# Tecumseh Carb



## Skids (Dec 19, 2012)

(1989 Toro 824 Powershift) It looks like all my off- season efforts are going to pay off. New auger and impeller bearings, straightened and reinforced bent auger, new belts, and installed a used diff axle. When it DID throw, it threw very well indeed. The problem is I also rebuilt the carb- I got the engine running well, but of course it's impossible to simulate load until the snow flies. This weekend we got a heavy icy mess in the Boston area. The second the machine would load up, it died. Went through the adjustment procedure several times to no avail. Backed out the power adjustment screw, still died. Just to get through, as a last ditch I installed the old mixture screw, which has a different profile than the replacement. I got it to run, but experienced that classic Tecumseh surging. I'll pull the carb again, and check the slow-speed pickup for blockage. Nonetheless, I still like the idea of starting fresh, so I'm thinking of a new carb. Anyone have any thoughts on these $40 ones on eBay? Or should I not be so cheap and shell out the extra 40 for an OEM?


----------



## nt40lanman (Dec 31, 2012)

The $40 ones are made by Oregon I think. I have heard good things about them but I don't think factory rebuild kits or parts work on them.


----------



## jpilk99 (Nov 29, 2012)

If you haven't bought a new carb yet, I'd suggest a $7.50 rebuild kit. Actually, if you just clean that carb right I bet you'll fix her. I just bough a used '96 PowerShift 1028 and it was doing the "surge" you mention. Turned out the air mixture bleed needle was dirty. Cleaned it, and the whole carb while it was off... RUNS NEW.

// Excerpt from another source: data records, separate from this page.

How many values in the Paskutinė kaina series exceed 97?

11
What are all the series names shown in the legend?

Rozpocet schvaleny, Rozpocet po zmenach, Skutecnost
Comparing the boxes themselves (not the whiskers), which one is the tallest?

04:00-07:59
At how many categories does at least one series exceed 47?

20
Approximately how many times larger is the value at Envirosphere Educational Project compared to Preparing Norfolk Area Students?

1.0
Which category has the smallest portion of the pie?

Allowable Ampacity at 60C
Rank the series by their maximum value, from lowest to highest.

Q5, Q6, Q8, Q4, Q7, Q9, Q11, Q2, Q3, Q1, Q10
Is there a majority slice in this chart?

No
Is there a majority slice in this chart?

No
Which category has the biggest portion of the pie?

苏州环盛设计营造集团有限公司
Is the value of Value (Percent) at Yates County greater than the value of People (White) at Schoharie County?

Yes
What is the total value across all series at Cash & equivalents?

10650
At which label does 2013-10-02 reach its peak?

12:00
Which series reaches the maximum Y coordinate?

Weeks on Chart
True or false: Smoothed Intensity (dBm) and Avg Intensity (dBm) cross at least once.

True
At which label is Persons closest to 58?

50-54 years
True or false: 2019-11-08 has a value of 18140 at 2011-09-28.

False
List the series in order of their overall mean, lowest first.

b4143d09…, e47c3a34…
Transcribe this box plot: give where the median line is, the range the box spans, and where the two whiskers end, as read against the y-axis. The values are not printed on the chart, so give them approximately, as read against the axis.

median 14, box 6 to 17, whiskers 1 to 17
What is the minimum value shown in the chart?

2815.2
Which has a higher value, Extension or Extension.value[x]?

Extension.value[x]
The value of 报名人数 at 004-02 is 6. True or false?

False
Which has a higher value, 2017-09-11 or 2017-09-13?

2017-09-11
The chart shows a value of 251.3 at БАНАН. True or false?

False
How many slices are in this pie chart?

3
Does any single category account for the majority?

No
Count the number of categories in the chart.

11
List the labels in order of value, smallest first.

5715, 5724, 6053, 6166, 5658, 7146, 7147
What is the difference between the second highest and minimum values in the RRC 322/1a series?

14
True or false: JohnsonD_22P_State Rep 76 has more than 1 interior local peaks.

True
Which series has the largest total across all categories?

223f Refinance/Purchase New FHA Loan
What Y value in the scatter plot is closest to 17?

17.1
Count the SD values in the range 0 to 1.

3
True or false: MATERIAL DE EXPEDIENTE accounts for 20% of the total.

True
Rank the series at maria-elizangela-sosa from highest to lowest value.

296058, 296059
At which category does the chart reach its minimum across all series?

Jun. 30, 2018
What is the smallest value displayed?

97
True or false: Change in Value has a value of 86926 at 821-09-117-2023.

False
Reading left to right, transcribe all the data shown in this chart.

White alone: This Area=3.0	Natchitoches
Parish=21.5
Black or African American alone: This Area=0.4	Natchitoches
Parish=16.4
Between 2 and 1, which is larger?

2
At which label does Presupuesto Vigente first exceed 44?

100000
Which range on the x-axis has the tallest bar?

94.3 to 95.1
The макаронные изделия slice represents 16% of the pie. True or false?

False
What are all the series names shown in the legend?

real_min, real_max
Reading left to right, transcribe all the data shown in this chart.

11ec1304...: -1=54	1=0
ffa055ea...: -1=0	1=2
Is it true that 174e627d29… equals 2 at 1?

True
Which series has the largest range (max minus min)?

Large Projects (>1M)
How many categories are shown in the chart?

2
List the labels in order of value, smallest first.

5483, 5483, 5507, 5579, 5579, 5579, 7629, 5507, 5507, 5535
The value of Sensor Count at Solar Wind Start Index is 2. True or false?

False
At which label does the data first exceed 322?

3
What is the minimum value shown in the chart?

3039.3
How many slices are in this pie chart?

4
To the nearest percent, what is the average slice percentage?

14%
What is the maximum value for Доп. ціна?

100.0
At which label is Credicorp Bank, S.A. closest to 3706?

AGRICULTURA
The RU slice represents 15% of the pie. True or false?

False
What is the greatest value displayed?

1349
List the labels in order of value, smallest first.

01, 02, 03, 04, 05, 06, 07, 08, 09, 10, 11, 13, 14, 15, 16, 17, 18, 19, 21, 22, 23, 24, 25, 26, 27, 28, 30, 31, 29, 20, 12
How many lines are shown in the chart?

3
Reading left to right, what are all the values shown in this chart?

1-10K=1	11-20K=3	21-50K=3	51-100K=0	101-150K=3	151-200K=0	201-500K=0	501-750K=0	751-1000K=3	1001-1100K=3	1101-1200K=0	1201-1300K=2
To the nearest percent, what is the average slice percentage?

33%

Just a thought. Good luck.


----------



## Skids (Dec 19, 2012)

Thanks- I did rebuild the carb, cleaned it thoroughly, and went through the adjustment procedure several times. I know it's a bit of an investment, but I like the idea of a fresh start- the new carb arrived today, and it'll go on after the holiday- no snow in the forecast just yet.


----------



## Colored Eggs (Dec 7, 2012)

Sometimes you can clean a carb till your blue in the face and it still won't run right. Let us know how the new carb works. It does seem strange though that your replacement kit was different than the original. All the ones I have replaced were always exactly alike.


----------



## Toro-8-2-4 (Dec 28, 2013)

I bought a new aftermarket carb for my 5 HP Tech after rebuilding and being driving crazy. Soaking the carb over night several times. etc. I am sure you all know the routine.

The replacement was slightly different but it worked fine.

The bowl was slightly different(did not have the drain valve). It used a different gasket. The float was plastic vs metal. Hard to compare the insides very well.

Bottom line it worked and was half the price. We will see how it holds up over time.

I try to stay away from gas with ethanol. It can sometimes be hard to do but if you can it is well worth a few extra dollars.


----------